It's as if a piece of the Alicante coastal desert had broken off and, in its escape, had become stranded in the blue waters of the Mediterranean. Flat, parched, centuries-old, and bathed in dazzling light, Tabarca is the only inhabited island in the Valencian Community. A rarity frozen in time that becomes much more appealing and captivating in winter, without the thousands of daily visitors who saturate it in the summer.
Despite its flat and open profile—the Romans called it Planaria—it was a refuge for Barbary pirates until the 18th century. Despite being just over 8 kms in a straight line from Santa Pola, it belongs to the City of Alicante (which is 22 kms away). It is the most atypical, distant, and unreal neighborhood in the capital of Alicante, a coveted destination for thousands of tourists every summer due to its proximity and easy access.
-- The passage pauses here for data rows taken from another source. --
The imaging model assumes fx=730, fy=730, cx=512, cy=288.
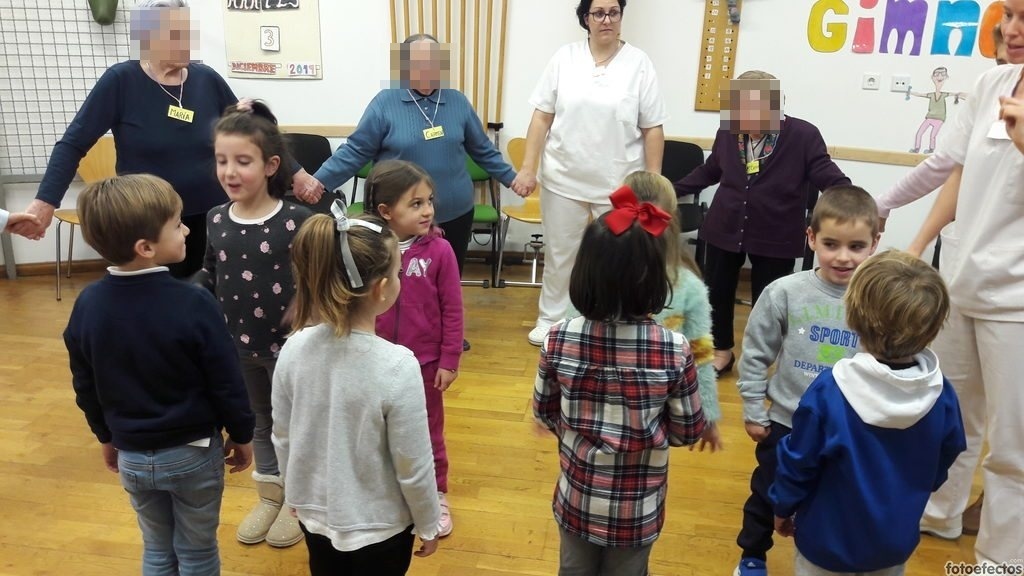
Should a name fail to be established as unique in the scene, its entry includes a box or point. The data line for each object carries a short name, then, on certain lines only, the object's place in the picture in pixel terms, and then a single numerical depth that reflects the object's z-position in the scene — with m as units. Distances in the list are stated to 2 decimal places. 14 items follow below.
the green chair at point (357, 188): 4.22
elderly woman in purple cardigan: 2.65
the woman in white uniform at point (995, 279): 1.67
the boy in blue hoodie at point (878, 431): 1.22
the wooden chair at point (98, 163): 4.34
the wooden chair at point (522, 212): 4.45
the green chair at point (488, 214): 4.38
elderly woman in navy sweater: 2.22
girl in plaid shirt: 1.28
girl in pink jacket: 1.86
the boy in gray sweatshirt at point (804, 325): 1.71
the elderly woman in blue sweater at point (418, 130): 2.66
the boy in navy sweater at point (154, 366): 1.36
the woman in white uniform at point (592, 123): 3.16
The first thing that catches your attention upon arrival is the transparent blue-green waters surrounding the large island and its satellite islets: La Cantera, La Galera, and La Nao. The well-preserved seabed, partly thanks to the declaration of the area as a Marine Reserve in 1986, is also remarkable. The boat that connects it to the nearby mainland leaves the visitor at the foot of the wall that Carlos III ordered to be built to protect it from Barbary pirate attacks, but which was never completed. A small arch leads to the village, with its cobbled streets devoid of motor vehicles, its houses of lime and adobe, and a snapshot from another time. The ensemble is dominated by the figure of a grand Baroque church. Due to the lack of water and the poverty of its soil, Tabarca was always uninhabited until 1770 when Carlos III ordered the construction of the village and its walls to accommodate 300 Genoese fishermen who were prisoners of the Sultan of Algiers, for whom he paid a large ransom. The Genoese were to prevent pirates from continuing to use the island as a base. They came from the Tunisian island of Tabarqha, so they named their new home Nueva Tabarca.
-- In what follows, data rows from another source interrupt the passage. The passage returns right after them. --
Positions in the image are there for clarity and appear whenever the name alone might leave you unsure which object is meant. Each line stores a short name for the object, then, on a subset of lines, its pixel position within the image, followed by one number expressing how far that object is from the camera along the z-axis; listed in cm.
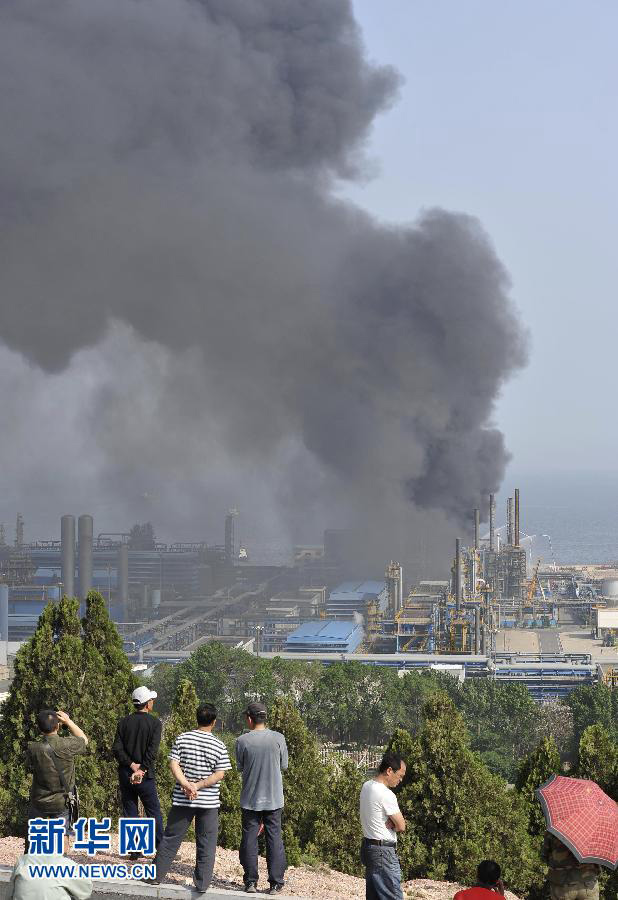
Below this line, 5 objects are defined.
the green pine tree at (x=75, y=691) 1669
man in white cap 1257
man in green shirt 1127
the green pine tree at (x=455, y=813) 1644
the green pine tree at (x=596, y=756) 1808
This idyllic scene is disrupted in July and August, months during which I would strongly recommend avoiding Tabarca. The figures vary depending on the source, but extrapolating them, it seems that between 3,000 and 5,000 people arrive each day on this small island, barely 1,800 meters long by 450 wide, with an official population of 52 residents. They overcrowd the restaurants, souvenir shops, accommodations, and anything else in their path, making the simple act of enjoying a Tabarcan fish stew with a minimum of peace and attentive service an impossible mission.
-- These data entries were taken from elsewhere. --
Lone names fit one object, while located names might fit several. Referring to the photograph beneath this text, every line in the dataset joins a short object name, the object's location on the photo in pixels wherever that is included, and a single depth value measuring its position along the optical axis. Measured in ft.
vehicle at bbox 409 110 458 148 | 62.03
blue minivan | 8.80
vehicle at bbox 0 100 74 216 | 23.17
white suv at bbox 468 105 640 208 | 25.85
However, everything changes now, in late autumn and throughout winter. During this time, Tabarca regains its essence as an 18th-century fishing village. The maritime lines operating in the high season from Alicante, Benidorm, and Torrevieja close down. Of those coming from Santa Pola, only one remains in operation. Of the 50 officially registered residents, not even twenty truly live on the island in winter, mostly retirees. Until the December holiday (the 6th and the 8th), there is still some life; after that, there is nothing... a couple of restaurants, a hotel, and another that opens on weekends. There are no shops or supermarkets. And daily tourists can be counted on fingers and toes. The most charming and peaceful corner of the Mediterranean coast!
At four in the afternoon, when the last boat departs, Tabarca transforms into a magical place. The sunny afternoons of autumn and winter here are even more captivating in their golden hue. Silence and nostalgia take hold of its weathered stones, its unfinished walls, its coves of sandstone sharpened by erosion. If there were a time tunnel, it would be something very similar to this. The few locals and even fewer travellers who have stayed overnight let the day pass with indifference, oblivious to the hustle and bustle on the opposite coast, which, despite being only 11 miles away, seems light-years away in time.
It will remain this way until spring when the large boats become active again, and the hordes return to take over the island. Take advantage until then and enjoy that other Tabarca.
Practical Information:
How to get there: In winter, only the Santa Pola-Tabarca line operates. Until December 17, the service is provided by Transtabarca. From that date, the shipping company linking it is Tabarkeras.
Accommodation: The only one open all year round is La Trancada hotel (630 50 35 00). Hotel Santa Creu (684 45 93 59) is open until New Year's Eve. The boutique hotel Isla de Tabarca (965 96 13 28) opens some weekends (check their website).